University of Michigan North Quad
Integrated project delivery profile
By Franklin D. Lancaster, PE, RA, LEED AP BD+C, FASCE, Principal, EYP Architectu
Owner: University of Michigan, Ann Arbor, Mich.
AE Firm (Executive Architect, Structural Engineer, MEP Engineers): EYP Architecture & Engineering, Albany, N.Y.
Design Architect: Robert A. M. Stern Architects, New York, N.Y.
Geotechnical Engineer: Soil and Materials Engineers, Plymouth, Mich.
Construction Manager: Walbridge, Detroit, Mich.
Steel Fabricator: Art Iron, Toledo, Ohio
Steel Detailer: Universal Detailing, Lansing, Mich.
EYP Architecture & Engineering adopted threads of integrated project delivery (IPD) for a project at the University of Michigan in Ann Arbor. Opened for the beginning of the fall 2010 semester, the North Quadrangle Residential and Academic Complex consists of a $175-million building complex occupying 360,000 sq ft. The North Quad’s seven-story academic and 10-story residential towers connect in a series of classrooms, offices, study centers, and TV studios beneath a plaza between the towers.
The team embraced many elements of IPD to improve communication and the dissemination of information. For example, AutoDesk’s Revit BIM software was used to create a 3-D representation of the structure. In addition to benefiting from automatic column schedule and braced frame generation provided by this software, the Revit model was also imported into Computers & Structures Inc.’s ETABS software for analysis and design by the structural team. Furthermore, the model was provided to the steel detailer as a reference for the SDS/2 steel detailing model, and designs of heavy members were released early to align with mill rolling schedules coordinated with the fabricator.

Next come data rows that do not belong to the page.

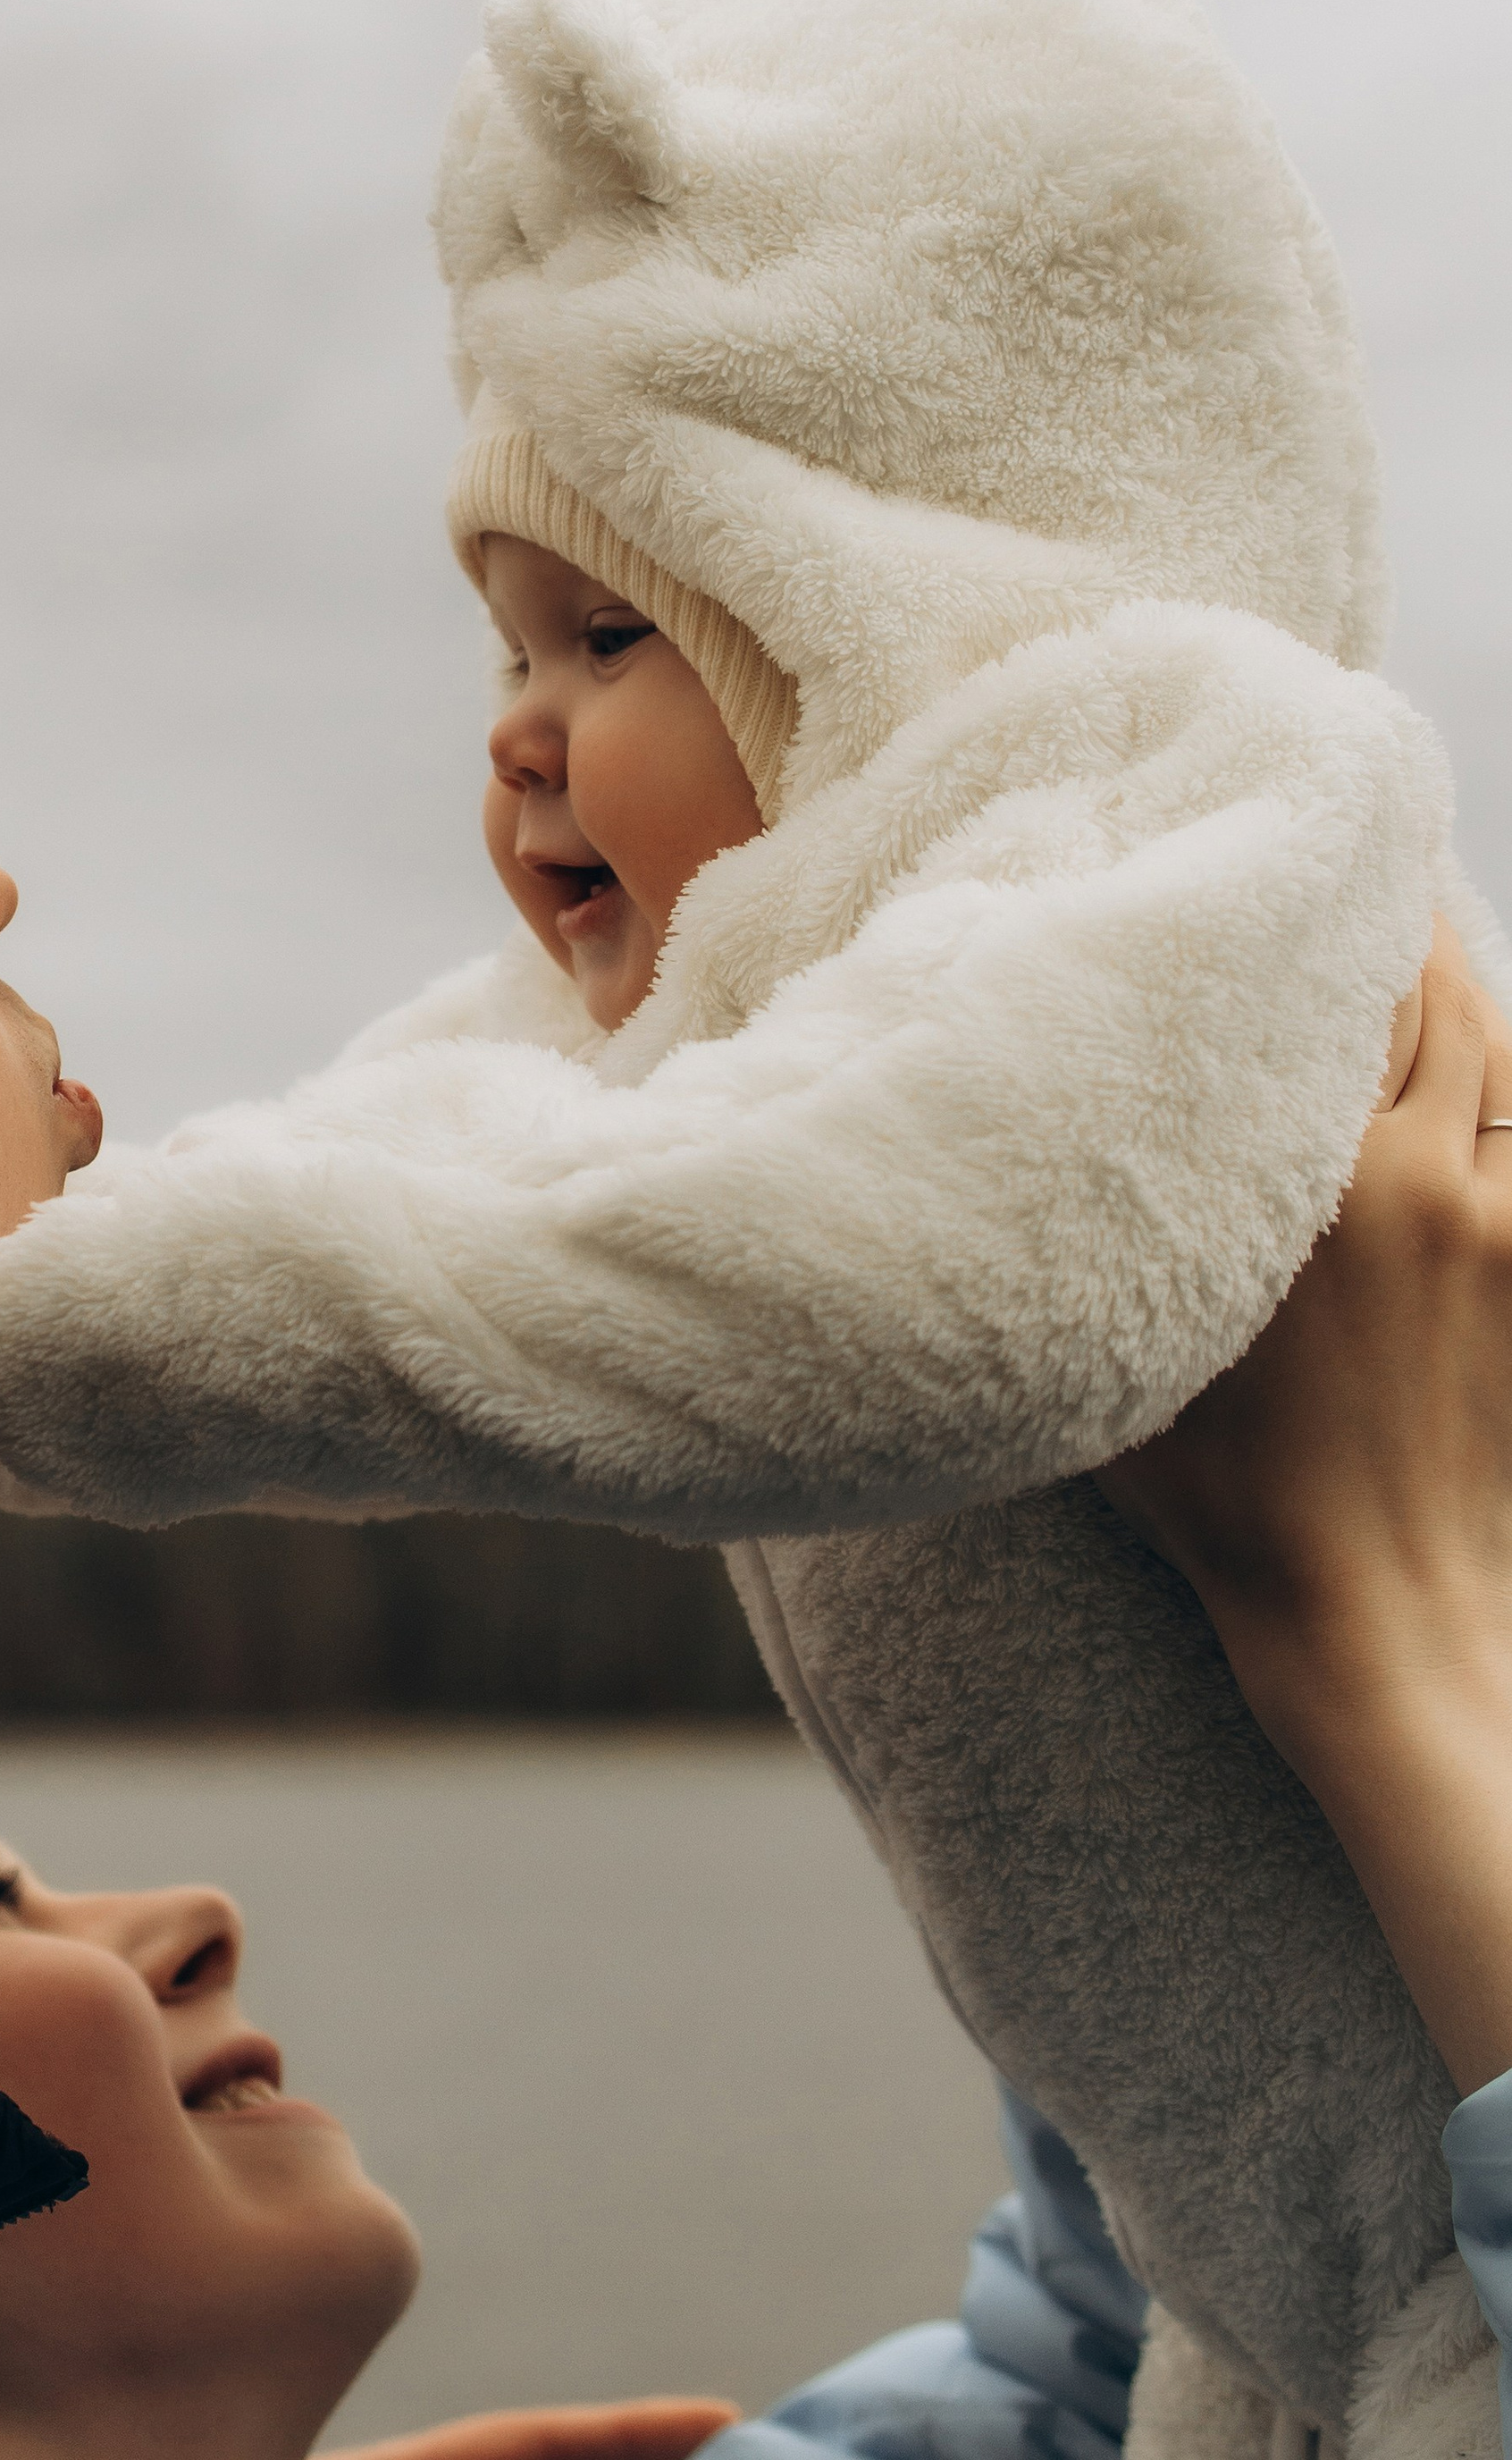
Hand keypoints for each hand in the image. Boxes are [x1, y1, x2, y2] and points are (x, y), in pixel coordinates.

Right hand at [1102, 924, 1511, 2091]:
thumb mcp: (1120, 1358)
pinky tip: (1455, 1057)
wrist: (1378, 1613)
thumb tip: (997, 1160)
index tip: (1264, 846)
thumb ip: (1081, 1241)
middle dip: (1385, 918)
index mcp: (1302, 1182)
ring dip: (1447, 981)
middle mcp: (1409, 1175)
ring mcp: (1487, 1216)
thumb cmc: (1226, 1506)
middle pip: (1424, 989)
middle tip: (1344, 852)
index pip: (1319, 992)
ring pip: (1486, 1043)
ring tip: (1401, 932)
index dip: (1303, 905)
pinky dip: (1491, 1074)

The threads of IPD for the North Quad project were fueled by the use of BIM, a far clearer medium of communication for design collaboration. Although paper shop drawings were still produced, one concept realized during this project is how model-based exchange of information differs from paper-based. In several instances, requests for information (RFIs) came from the fabricator in the form of 3-D PDFs generated from its detailing software. The team was able to manipulate these images, rotating them in all directions to understand how the connection components came together—a much more robust exchange of information than a written, paper RFI.
The North Quad team concluded that IPD is more than just a unified modeling approach; at its core it is a fundamental step forward in how parties interact and are bound together. While advances in technology that allow even better information exchange between designer and fabricator have emerged in the time since the North Quad project, the core characteristics that enable IPD have not changed significantly.
The essential glue of IPD is trust, and the shared goal of all parties is the project, not the individual welfare of any firm. A true IPD contract binds the three main parties (owner, architect/engineer, and builder) as well as other parties, such as subcontractors, into a single agreement where everyone shares profit and reward for a successful project. Until we can realize such an advanced relationship, capturing threads of IPD will help gradually weave a rich fabric of teamwork and collaboration.